Appeals court sides with Hamburger Mary's in suit challenging Florida drag show law
ORLANDO, Fla. — An Orlando restaurant won a significant court victory against Gov. Ron DeSantis Tuesday with a federal appeals panel rejecting a Florida law aimed at keeping children out of drag shows, saying it was overly broad and likely unconstitutional.
Judges sided with Hamburger Mary's, a drag-themed eatery, in a 2-1 decision. The restaurant sued DeSantis and Florida's Department of Business and Professional Regulation in 2023, arguing the state law passed that year bars children from even the 'most innocent drag performances.'
Writing for the majority, Judge Robin S. Rosenbaum said the law's language wasn't specific enough to meet First Amendment standards.
'By providing only vague guidance as to which performances it prohibits, the Act wields a shotgun when the First Amendment allows a scalpel at most,' said Rosenbaum's 81-page majority opinion joined by Judge Nancy Abudu. 'And Florida's history of arbitrarily enforcing other, similar laws against performances that are far from obscene only deepens our concerns.'
The state appealed to the 11th U.S. Circuit Court of Appeals after a lower court issued a preliminary injunction blocking the law.
In a statement, DeSantis spokesman Brian Wright blasted the appeals court's decision as an 'egregious overreach by a federal court' that prohibits the state 'from enforcing a common sense law.'
'No one has a constitutional right to perform sexual routines in front of little kids,' he said. 'We will do everything possible to have this lawless decision overturned.'
But John Paonessa, co-owner of Orlando's Hamburger Mary's restaurant, said laws were already on the books to protect children from sexually explicit content. He said he thinks the intention of the 2023 law was to intimidate venues from letting children into any event featuring performers in drag.

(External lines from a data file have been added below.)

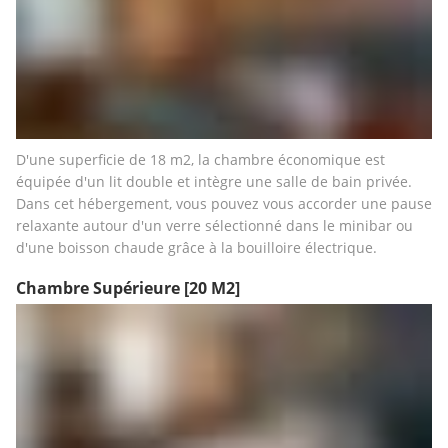
D'une superficie de 18 m2, la chambre économique est 
équipée d'un lit double et intègre une salle de bain privée. 
Dans cet hébergement, vous pouvez vous accorder une pause 
relaxante autour d'un verre sélectionné dans le minibar ou 
d'une boisson chaude grâce à la bouilloire électrique.
Chambre Supérieure
[20 M2]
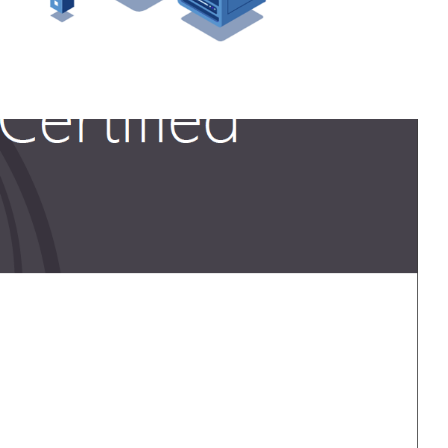
? Conheça meu novo
o Azure"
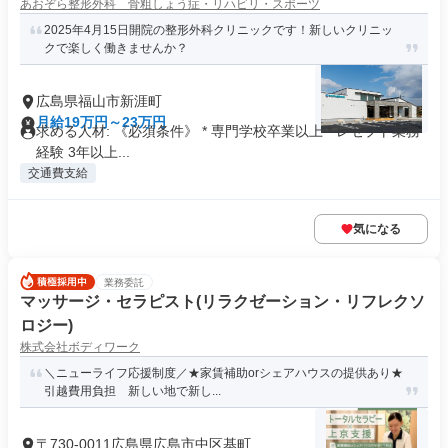
あおぞら整形外科 骨粗しょう症・リハビリ・スポーツ
2025年4月15日開院の整形外科クリニックです！新しいクリニッ
クで楽しく働きませんか？
広島県福山市新涯町
月給19万円～23万円
求める人材: 《必須条件》 * 専門学校卒業以上 * レセプト業務
経験 3年以上...
交通費支給
気になる
業務委託
マッサージ・セラピスト(リラクゼーション・リフレクソ
ロジー)
株式会社ボディワーク
＼ニューライフ応援制度／★家賃補助orシェアハウスの提供あり★
引越費用負担 新しい地で新し...
〒730-0011広島県広島市中区基町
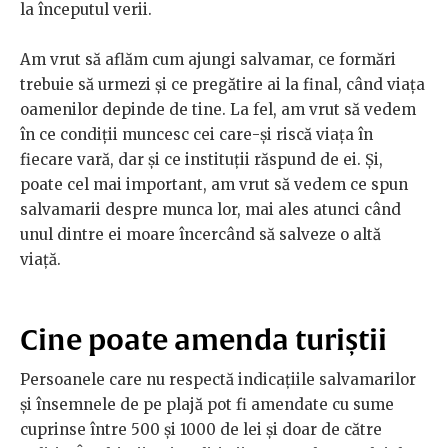
la începutul verii.
Am vrut să aflăm cum ajungi salvamar, ce formări
trebuie să urmezi și ce pregătire ai la final, când viața
oamenilor depinde de tine. La fel, am vrut să vedem
în ce condiții muncesc cei care-și riscă viața în
fiecare vară, dar și ce instituții răspund de ei. Și,
poate cel mai important, am vrut să vedem ce spun
salvamarii despre munca lor, mai ales atunci când
unul dintre ei moare încercând să salveze o altă
viață.
Cine poate amenda turiștii
Persoanele care nu respectă indicațiile salvamarilor
și însemnele de pe plajă pot fi amendate cu sume
cuprinse între 500 și 1000 de lei și doar de către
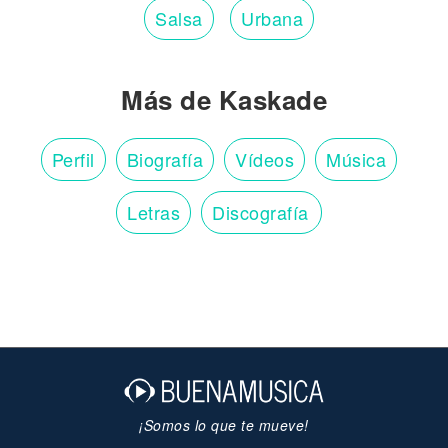
Salsa
Urbana
Más de Kaskade
Perfil
Biografía
Vídeos
Música
Letras
Discografía
¡Somos lo que te mueve!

'For them lewd and inappropriate is just a drag queen dressed in clothes not exposing anything,' he said. 'That to them is too much.'
Though supporters argued the law, dubbed the 'Protection of Children Act,' was needed to shield children from sexually explicit performances, critics blasted it as targeting the LGBTQ+ community with unclear language that could endanger drag brunches and even the 'Mrs. Doubtfire' musical. Hundreds of drag performers marched in Tallahassee in protest of the legislation.
The statute doesn't explicitly mention drag shows. Instead, it prohibits minors from attending an 'adult live performance' that 'depicts or simulates nudity, sexual conduct, sexual excitement, or specific sexual activities,' including 'the lewd exposure of prosthetic or imitation genitals or breasts.'
The law came after a DeSantis administration crackdown on venues where children attended drag shows.

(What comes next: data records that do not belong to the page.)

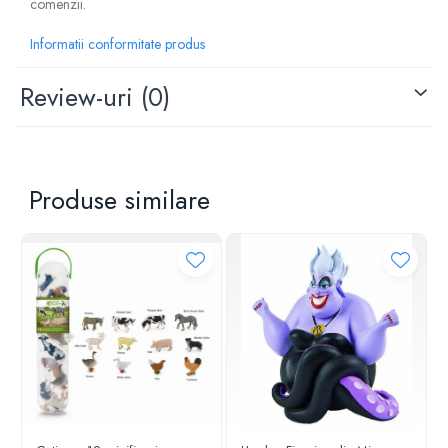
comenzii.
Informatii conformitate produs
Review-uri
(0)
Produse similare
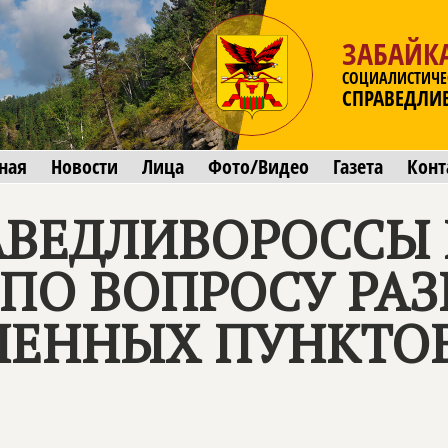
ЗАБАЙК
СОЦИАЛИСТИЧЕ
СПРАВЕДЛИ
ная
Новости
Лица
Фото/Видео
Газета
Конт
АВЕДЛИВОРОССЫ
ПО ВОПРОСУ РА
ЛЕННЫХ ПУНКТО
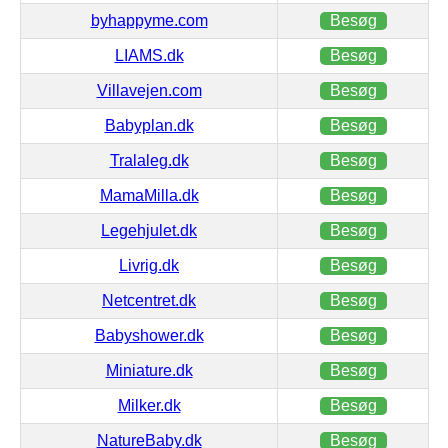
byhappyme.com
Besøg
LIAMS.dk
Besøg
Villavejen.com
Besøg
Babyplan.dk
Besøg
Tralaleg.dk
Besøg
MamaMilla.dk
Besøg
Legehjulet.dk
Besøg
Livrig.dk
Besøg
Netcentret.dk
Besøg
Babyshower.dk
Besøg
Miniature.dk
Besøg
Milker.dk
Besøg
NatureBaby.dk
Besøg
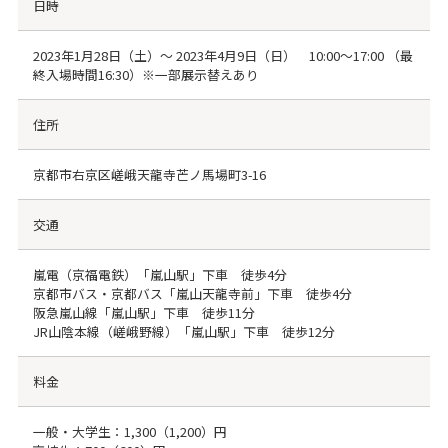
日時
2023年1月28日（土）～ 2023年4月9日（日） 10:00～17:00 （最
終入場時間16:30）※一部展示替えあり
住所
京都市右京区嵯峨天龍寺芒ノ馬場町3-16
交通
嵐電（京福電鉄）「嵐山駅」下車 徒歩4分
京都市バス・京都バス「嵐山天龍寺前」下車 徒歩4分
阪急嵐山線「嵐山駅」下車 徒歩11分
JR山陰本線（嵯峨野線）「嵐山駅」下車 徒歩12分
料金
一般・大学生：1,300（1,200）円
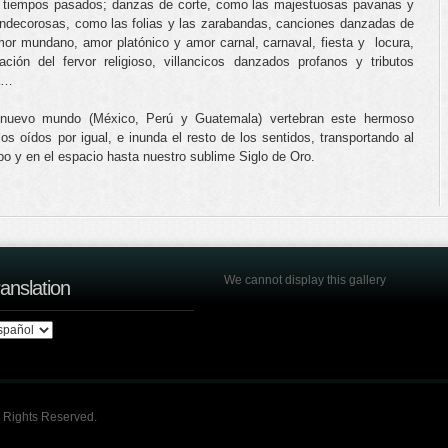
 tiempos pasados; danzas de corte, como las majestuosas pavanas y
indecorosas, como las folias y las zarabandas, canciones danzadas de
or mundano, amor platónico y amor carnal, carnaval, fiesta y locura,
ción del fervor religioso, villancicos danzados profanos y tributos
la…
 nuevo mundo (México, Perú y Guatemala) vertebran este hermoso
os oídos por igual, e inunda el resto de los sentidos, transportando al
o y en el espacio hasta nuestro sublime Siglo de Oro.
We cannot display this gallery
anslation
l Rights Reserved.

Hamburger Mary's was forced to ban children from what the restaurant called its family-friendly shows, resulting in a 20% drop in Sunday bookings, according to the restaurant's suit.
In the opinion, judges referenced Miami's iconic Coppertone sunscreen billboard to bolster their argument. The ad shows 'a girl, perhaps age seven, or so, with a dog pulling at her swimsuit, revealing her pale posterior and its contrast with her tanned skin,' Rosenbaum wrote.
'Would a depiction like the Coppertone logo be 'patently offensive' for a five-year-old? An eight-year-old? How about a seventeen-year-old? We don't know, and we don't think the burden should be on speakers to find out,' she wrote.
Judge Gerald Bard Tjoflat dissented, writing he thought the majority went too far and 'reads the statute in the broadest possible way, maximizes constitutional conflict, and strikes the law down wholesale.'
Tjoflat wrote the court should engage the law's text 'in good faith and with the presumption that the Legislature did not intend to infringe on constitutional rights.'
Last year, Hamburger Mary's shuttered its location on Church Street in downtown Orlando. Owners said in January they are hoping to reopen in Kissimmee.